O trovão representa a voz divina de Zeus, incompreensível para o humano mortal e comum. Voz divina atuando em uma ação criadora similar àquela cristã (e de outras religiões) que diz que “no início era o verbo”. A criação (ou recriação, reinstauração da criação) de todas as coisas que existm vai sendo firmada na tempestade pelo som (do trovão) e pela luz (dos relâmpagos), que cai fazendo as coisas aparecerem na escuridão, e irem tomando forma mais clara para nós com forme vamos percebendo que coisas são essas e que formas elas têm a cada relâmpago.
É como se o fato de irmos percebendo que coisas são essas fosse a própria criação dessas coisas acontecendo diante de nós, como no escuro elas ainda não existissem por completo e estivessem apenas vagamente esboçadas, mas fossem tomando forma conforme fossem aparecendo à luz dos raios no meio da tempestade do "esperma criador" que desaba do céu.
Na verdade, na imaginação dos gregos não apenas o relâmpago mas o brilho em geral ― e em especial o brilho do ouro ― tem miticamente o poder de fecundar a alma, de fazer as coisas tomarem forma e aparecerem nela. Existe por exemplo um mito, mencionado pela autora, em que Zeus se transforma em chuva de ouro fino para conseguir penetrar na cela onde Dânae, a futura mãe de Perseu, estava presa, e foi ele (Zeus) que a fecundou. Esse é o mito de origem do herói Perseu (aquele que cavalgaca o cavalo alado chamado Pégasus.
Muitos séculos mais tarde, depois da Idade Média, a busca dos alquimistas pelo ouro também esteve ligada a essa simbologia do brilho como uma espécie de poder fecundador desse metal.Tanto nesseas alquimistas quanto na antiga mitologia grega, existia a ideia de que o brilho purificador fecunda o lado espiritual das coisas e especialmente das pessoas. Faz nascerem coisas na alma. E o desenvolvimento pelo qual os alquimistas achavam que os metais podiam passar até serem transformados em ouro está ligado a essa ideia de "fecundação" desses metais por algum pedaço de ouro.

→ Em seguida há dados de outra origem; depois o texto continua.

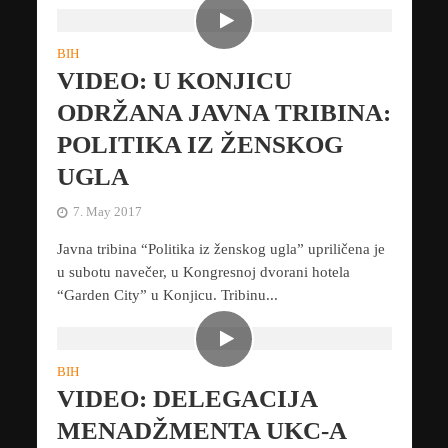
BIH
VIDEO: U KONJICU
ODRŽANA JAVNA TRIBINA:
POLITIKA IZ ŽENSKOG
UGLA
7. May 2017
Javna tribina “Politika iz ženskog ugla” upriličena je
u subotu navečer, u Kongresnoj dvorani hotela
“Garden City” u Konjicu. Tribinu...
BIH
VIDEO: DELEGACIJA
MENADŽMENTA UKC-A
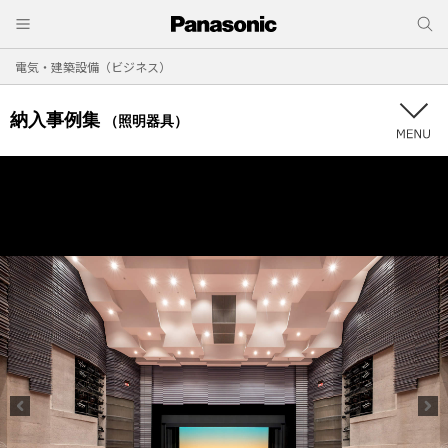
電気・建築設備（ビジネス）
納入事例集
（照明器具）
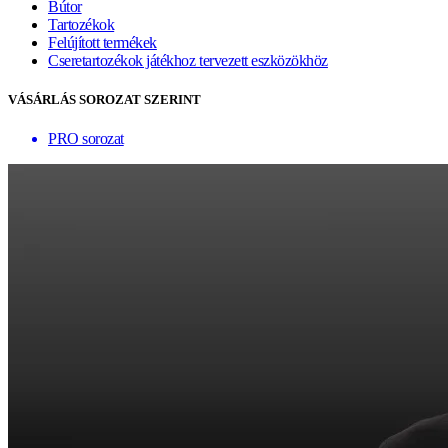
Bútor
Tartozékok
Felújított termékek
Cseretartozékok játékhoz tervezett eszközökhöz
VÁSÁRLÁS SOROZAT SZERINT
PRO sorozat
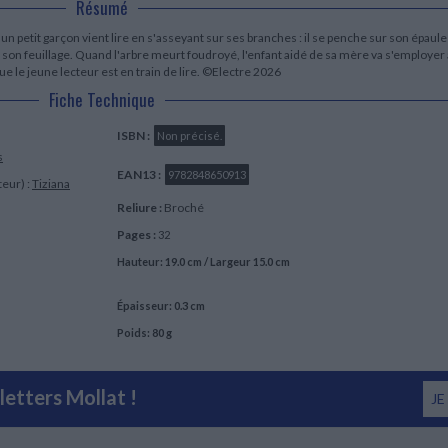
Résumé
LITTÉRATURE DE VOYAGE
Dictionnaires Français
Histoire moderne
Relations et politiques
internationales
Dictionnaires Bilingues
Récits des voyageurs et des
Histoire contemporaine
'un petit garçon vient lire en s'asseyant sur ses branches : il se penche sur son épaule
explorateurs
Sécurité nationale - Défense
Langues universitaires -
son feuillage. Quand l'arbre meurt foudroyé, l'enfant aidé de sa mère va s'employer 
BIOGRAPHIES HISTORIQUES
Dictionnaires et méthodes
re que le jeune lecteur est en train de lire. ©Electre 2026
ECOLOGIE - ENVIRONNEMENT
Biographies historiques
Méthodes Langues Grand public
Fiche Technique
Ecologie
Français langues étrangères
HISTOIRE - GÉNÉRALITÉS
ISBN :
Non précisé.
Historiographie
s
Etudes historiques
EAN13 :
9782848650913
Généalogie - Héraldique
teur) :
Tiziana
Franc-maçonnerie
Reliure :
Broché
Pages :
32
Hauteur: 19.0 cm / Largeur 15.0 cm
Épaisseur: 0.3 cm
Poids: 80 g
etters Mollat !
JE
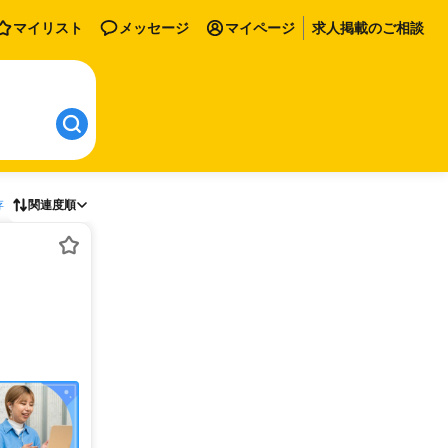
マイリスト
メッセージ
マイページ
求人掲載のご相談
存
関連度順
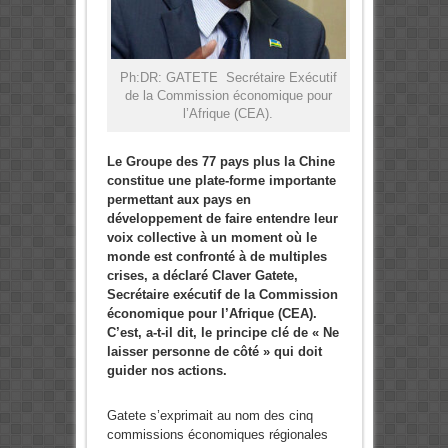
Ph:DR: GATETE Secrétaire Exécutif
de la Commission économique pour
l’Afrique (CEA).
Le Groupe des 77 pays plus la Chine
constitue une plate-forme importante
permettant aux pays en
développement de faire entendre leur
voix collective à un moment où le
monde est confronté à de multiples
crises, a déclaré Claver Gatete,
Secrétaire exécutif de la Commission
économique pour l’Afrique (CEA).
C’est, a-t-il dit, le principe clé de « Ne
laisser personne de côté » qui doit
guider nos actions.
Gatete s’exprimait au nom des cinq
commissions économiques régionales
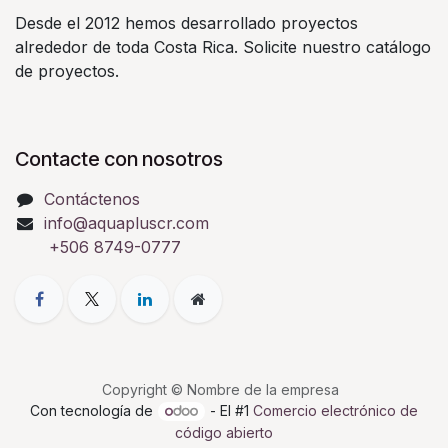
Desde el 2012 hemos desarrollado proyectos
alrededor de toda Costa Rica. Solicite nuestro catálogo
de proyectos.
Contacte con nosotros
Contáctenos
info@aquapluscr.com
+506 8749-0777
Copyright © Nombre de la empresa
Con tecnología de
- El #1
Comercio electrónico de
código abierto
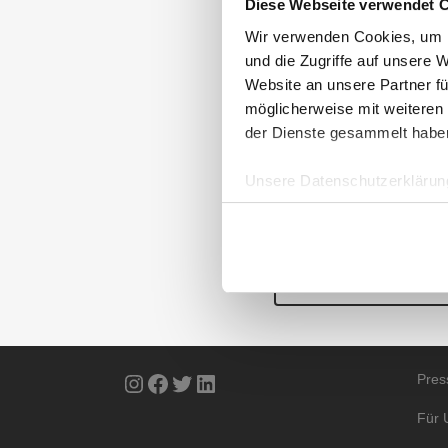
Diese Webseite verwendet 
MARKEN VON 
Für die 2.470 Teilne
Wir verwenden Cookies, um I
und die Zugriffe auf unsere 
Blumenversender stand
Website an unsere Partner fü
den Plätzen zwei bis 
möglicherweise mit weiteren
können Sie der Grafik
der Dienste gesammelt habe
Detaillierte Informati
Unsere Datenschutzerklärung
AUBII GMBH
DA
ZU DEN AKTUELLEN
Meth
Große Bleichen 21
20354 HAMBURG
Über
Instagram
Facebook
Twitter
LinkedIn
Pres
Für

Essa ideia, para os alquimistas, também estava ligada à noção de um "amedurecimento" das coisas que seria provocado pelo brilho do ouro. A ideia era a de que todo metal tende a transformar-se em ouro naturalmente com o tempo, conforme vai "amadurecendo", só que num processo muitíssimo lento.
Então, segundo a crença alquímica, era preciso usar algum outro já formado para "fecundar" os metais e com isto acelerar o processo, fazendo-os "amadurecerem" mais depressa. Achavam que assim seria possível produzir mais ouro. O mesmo valia para todas as coisas e para os seres humanos, em seu amadurecimento físico e mental. Amadureciam pela penetração crescente de algo brilhante, como por exemplo o fogo, era como se existisse um "dourar" vital e espiritual na sua matéria, e a matéria pprecisasse amadurecer pelo contato de coisas tão brilhantes como o fogo para se tornar mais espiritualizada e começar a "brilhar" também.

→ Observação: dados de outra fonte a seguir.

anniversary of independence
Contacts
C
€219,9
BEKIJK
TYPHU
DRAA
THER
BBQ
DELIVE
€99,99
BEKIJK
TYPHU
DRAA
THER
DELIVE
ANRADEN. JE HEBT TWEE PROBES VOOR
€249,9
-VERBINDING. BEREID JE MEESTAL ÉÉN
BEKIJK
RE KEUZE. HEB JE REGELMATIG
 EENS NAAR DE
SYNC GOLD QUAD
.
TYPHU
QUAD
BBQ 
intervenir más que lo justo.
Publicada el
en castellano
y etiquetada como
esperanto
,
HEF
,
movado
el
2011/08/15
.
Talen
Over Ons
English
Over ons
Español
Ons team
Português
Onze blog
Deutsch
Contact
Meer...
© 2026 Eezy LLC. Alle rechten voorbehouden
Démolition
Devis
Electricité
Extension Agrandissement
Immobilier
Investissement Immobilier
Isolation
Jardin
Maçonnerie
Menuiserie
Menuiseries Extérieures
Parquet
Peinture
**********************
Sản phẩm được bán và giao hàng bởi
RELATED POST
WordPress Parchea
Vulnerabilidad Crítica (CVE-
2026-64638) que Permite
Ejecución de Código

Em termos simbólicos, quando estamos falando de seres humanos, esse amadurecimento que faz" brilhar o espírito", segundo a autora Raïssa Cavalcanti, representa o amadurecimento psicológico pelo qual as pessoas se individuam, isto é pelo qual elas vão tomando consciência de sua individualidade e de suas características e diferenças pessoais, após sua re-ligação com o self profundo — seu reencontro religioso com esse fundoda alma no qual estava dissolvido e misturado ao nascer, um fundo espiritual coletivo, gigantesco, na verdade até infinito, que é inconsciente e irracional, e do qual a gente se destaca conforme vai tomando consciência de quem a gente é individualmente.
Este é o assunto tratado nos capítulos 3 e 6 da segunda parte do livro.
As nereidas, segundo a leitura junguiana sempre retomada pela autora, são ninfas que representam o ponto de transição entre o inconsciente carregado de possibilidades e as formas que as coisas tomam à luz e na consciência. Representam as ondas do mar, e estão ligadas à atividade da tecelagem — são tecelãs marinhas, que tecem as formas das coisas, participando do processo de sua criação conforme as coisas vão emergindo do mar, da escuridão, do sem-forma.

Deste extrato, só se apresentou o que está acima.